Now, Substitute the values of ${\epsilon }_o$, $k$, $N_A$, molar polarizations and temperatures in equation (3) to calculate the dipole moment.

    $\begin{array}{c}{\mu }^2=\frac{\begin{array}{l}\left(9\times 8.854\times {10}^{-12}{\text{J}}^{-1}{\text{C}}^2{\text{m}}^{-1}\times 1.38\times {10}^{-23}\text{J}/\text{K}\right)\\ \times \left(70.62-62.47\right){10}^{-6}{\text{m}}^3{\text{mol}}^{-1}\end{array}}{6.022\times {10}^{23}{\text{mol}}^{-1}\left(\frac{1}{351.0\text{K}}-\frac{1}{423.2\text{K}}\right)}\\ =\frac{1.099\times {10}^{-33}\times 8.15\times {10}^{-6}}{6.022\times {10}^{23}\times 4.8606\times {10}^{-4}}{\text{C}}^2{\text{m}}^2\\ =\frac{8.956\times {10}^{-39}}{2.9270\times {10}^{20}}{\text{C}}^2{\text{m}}^2\\ =3.06\times {10}^{-59}{\text{C}}^2{\text{m}}^2\end{array}$

Simplify the above equation.

    $\begin{array}{c}{\mu }^2=3.06\times {10}^{-59}{\text{C}}^2{\text{m}}^2\\ \mu =\sqrt{3.06\times {10}^{-59}{\text{C}}^2{\text{m}}^2}\\ =\text{5}{\text{.531×10}}^{-30}\text{C}\text{m}\end{array}$

The conversion of C m to Debye is done as shown below.

    $1\text{C}\text{m}=2.997\times {10}^{29}\text{D}$

Therefore, the conversion of $\text{5}{\text{.531×10}}^{-30}\text{C}\text{m}$ to Debye is done as shown below.
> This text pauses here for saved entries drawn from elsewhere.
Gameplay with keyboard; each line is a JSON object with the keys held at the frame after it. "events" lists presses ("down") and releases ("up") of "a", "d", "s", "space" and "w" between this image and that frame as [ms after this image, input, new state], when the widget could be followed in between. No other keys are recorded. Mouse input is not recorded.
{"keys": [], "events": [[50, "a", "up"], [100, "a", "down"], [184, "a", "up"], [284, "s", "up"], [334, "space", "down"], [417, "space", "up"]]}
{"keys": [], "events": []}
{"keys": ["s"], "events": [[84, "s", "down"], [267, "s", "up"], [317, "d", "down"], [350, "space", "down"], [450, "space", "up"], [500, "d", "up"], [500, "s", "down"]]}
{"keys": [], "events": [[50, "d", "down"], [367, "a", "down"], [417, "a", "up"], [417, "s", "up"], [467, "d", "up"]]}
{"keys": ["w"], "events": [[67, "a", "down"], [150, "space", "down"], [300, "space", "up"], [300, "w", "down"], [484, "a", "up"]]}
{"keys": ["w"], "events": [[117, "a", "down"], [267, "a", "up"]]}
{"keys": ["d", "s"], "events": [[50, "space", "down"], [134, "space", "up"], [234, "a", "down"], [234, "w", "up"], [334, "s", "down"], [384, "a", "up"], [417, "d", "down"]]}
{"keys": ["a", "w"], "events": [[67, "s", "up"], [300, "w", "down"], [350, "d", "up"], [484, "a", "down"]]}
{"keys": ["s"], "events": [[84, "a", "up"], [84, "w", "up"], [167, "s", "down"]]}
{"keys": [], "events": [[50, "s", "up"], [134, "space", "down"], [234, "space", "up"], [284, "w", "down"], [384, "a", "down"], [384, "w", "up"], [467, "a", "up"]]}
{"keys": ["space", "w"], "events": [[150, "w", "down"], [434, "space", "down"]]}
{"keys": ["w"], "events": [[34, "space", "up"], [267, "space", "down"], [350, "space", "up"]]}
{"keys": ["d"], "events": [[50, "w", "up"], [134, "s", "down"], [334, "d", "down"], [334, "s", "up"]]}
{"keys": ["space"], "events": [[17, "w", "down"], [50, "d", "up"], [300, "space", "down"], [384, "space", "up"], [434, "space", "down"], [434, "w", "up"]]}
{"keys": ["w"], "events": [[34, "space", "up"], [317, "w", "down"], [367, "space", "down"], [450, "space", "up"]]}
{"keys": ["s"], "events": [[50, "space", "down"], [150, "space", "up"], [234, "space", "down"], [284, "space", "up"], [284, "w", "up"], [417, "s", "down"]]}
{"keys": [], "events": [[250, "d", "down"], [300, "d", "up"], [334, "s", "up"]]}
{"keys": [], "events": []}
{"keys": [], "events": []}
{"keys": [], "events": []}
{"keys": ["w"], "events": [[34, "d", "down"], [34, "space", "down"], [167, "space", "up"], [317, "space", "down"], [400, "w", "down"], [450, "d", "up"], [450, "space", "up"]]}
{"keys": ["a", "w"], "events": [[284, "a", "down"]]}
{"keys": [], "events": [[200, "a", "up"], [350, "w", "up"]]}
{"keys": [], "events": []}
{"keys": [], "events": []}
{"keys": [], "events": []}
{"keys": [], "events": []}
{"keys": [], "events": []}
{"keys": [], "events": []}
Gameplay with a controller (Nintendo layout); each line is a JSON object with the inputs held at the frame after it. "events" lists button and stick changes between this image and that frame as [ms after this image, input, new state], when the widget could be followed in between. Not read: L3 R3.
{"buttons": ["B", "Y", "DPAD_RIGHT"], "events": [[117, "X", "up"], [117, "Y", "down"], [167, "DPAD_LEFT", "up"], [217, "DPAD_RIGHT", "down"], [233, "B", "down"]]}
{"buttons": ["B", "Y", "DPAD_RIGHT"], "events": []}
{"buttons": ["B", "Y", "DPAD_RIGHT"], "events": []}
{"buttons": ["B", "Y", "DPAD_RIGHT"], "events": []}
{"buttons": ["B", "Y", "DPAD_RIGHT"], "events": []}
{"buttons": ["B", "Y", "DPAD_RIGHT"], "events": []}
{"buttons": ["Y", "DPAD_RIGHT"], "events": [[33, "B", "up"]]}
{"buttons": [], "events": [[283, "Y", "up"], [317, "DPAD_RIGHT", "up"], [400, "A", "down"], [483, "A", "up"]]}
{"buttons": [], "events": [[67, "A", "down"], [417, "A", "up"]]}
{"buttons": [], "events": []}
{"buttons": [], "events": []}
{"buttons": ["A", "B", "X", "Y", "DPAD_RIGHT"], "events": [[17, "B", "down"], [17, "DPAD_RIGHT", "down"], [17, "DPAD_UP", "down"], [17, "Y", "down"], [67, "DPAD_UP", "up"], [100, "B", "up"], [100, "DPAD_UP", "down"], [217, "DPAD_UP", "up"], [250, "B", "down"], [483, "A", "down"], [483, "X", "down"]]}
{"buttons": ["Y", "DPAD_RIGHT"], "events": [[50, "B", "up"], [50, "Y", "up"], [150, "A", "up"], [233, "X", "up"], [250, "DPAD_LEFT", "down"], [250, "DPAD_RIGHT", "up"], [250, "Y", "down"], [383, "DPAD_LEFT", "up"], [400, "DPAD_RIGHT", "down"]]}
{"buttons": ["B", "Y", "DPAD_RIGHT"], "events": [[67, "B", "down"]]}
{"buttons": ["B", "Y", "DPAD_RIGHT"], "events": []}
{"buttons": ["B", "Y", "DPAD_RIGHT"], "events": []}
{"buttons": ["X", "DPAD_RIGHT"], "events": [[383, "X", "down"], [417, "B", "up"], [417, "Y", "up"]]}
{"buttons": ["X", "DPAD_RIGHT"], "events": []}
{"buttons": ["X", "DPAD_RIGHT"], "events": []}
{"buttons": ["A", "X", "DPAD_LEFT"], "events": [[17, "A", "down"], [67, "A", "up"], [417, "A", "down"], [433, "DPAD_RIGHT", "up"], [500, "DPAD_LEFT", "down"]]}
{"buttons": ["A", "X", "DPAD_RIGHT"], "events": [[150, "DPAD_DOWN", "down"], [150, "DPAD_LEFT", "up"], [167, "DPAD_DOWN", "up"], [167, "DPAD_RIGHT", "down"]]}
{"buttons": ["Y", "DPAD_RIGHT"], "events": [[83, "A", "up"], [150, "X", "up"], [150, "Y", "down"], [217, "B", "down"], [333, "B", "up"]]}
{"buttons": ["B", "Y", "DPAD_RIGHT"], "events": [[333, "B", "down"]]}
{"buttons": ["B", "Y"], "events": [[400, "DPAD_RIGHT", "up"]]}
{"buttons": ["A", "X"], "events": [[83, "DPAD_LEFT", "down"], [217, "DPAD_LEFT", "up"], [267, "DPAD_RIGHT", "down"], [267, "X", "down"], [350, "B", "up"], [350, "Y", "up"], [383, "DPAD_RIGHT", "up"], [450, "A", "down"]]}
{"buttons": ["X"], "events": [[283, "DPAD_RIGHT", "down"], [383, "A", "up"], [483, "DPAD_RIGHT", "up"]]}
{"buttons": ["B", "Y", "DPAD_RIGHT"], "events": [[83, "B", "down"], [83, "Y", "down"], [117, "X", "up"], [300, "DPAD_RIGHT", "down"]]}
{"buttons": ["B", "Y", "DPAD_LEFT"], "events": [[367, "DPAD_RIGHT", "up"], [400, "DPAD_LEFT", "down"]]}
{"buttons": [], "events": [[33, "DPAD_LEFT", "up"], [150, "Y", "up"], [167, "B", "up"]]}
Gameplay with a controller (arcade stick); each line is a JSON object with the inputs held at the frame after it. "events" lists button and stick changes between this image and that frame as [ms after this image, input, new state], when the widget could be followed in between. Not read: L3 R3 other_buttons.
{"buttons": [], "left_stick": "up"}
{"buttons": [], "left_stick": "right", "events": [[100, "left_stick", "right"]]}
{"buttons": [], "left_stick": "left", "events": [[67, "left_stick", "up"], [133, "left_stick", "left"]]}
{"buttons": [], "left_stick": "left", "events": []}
    $\begin{array}{c}\text{5}{\text{.531×10}}^{-30}\text{C}\text{m}=\text{5}{\text{.531×10}}^{-30}\times 2.997\times {10}^{29}\text{D}\\ =\underset{\_}{1.65D}\end{array}$

Therefore, the dipole moment of fluorobenzene is $\underset{\_}{1.65D}$.

Substitute the value of ${\mu }^2=3.06\times {10}^{-59}{\text{C}}^2{\text{m}}^2$ in equation (2) to calculate the polarizability.

    $\begin{array}{c}\alpha =\frac{3\times 8.854\times {10}^{-12}{\text{J}}^{-1}{\text{C}}^2{\text{m}}^{-1}\times 70.62\times {10}^{-6}{\text{m}}^3{\text{mol}}^{-1}}{6.022\times {10}^{23}{\text{mol}}^{-1}}\\ -\frac{3.06\times {10}^{-59}{\text{C}}^2{\text{m}}^2}{3\times 1.38\times {10}^{-23}\text{J}/\text{K}\times 351.0\text{K}}\\ =\frac{1.875\times {10}^{-15}{\text{J}}^{-1}{\text{C}}^2{\text{m}}^2}{6.022\times {10}^{23}}-\frac{3.06\times {10}^{-59}{\text{J}}^{-1}{\text{C}}^2{\text{m}}^2}{1.453\times {10}^{-20}}\\ =\left(3.1135\times {10}^{-39}-2.106\times {10}^{-39}\right){\text{J}}^{-1}{\text{C}}^2{\text{m}}^2\\ =\underset{\_}{1.0075\times 10^{-39}{J}^{-1}{C}^2{m}^2}\end{array}$

Therefore, the polarizability of fluorobenzene is $\underset{\_}{1.0075\times 10^{-39}{J}^{-1}{C}^2{m}^2}$.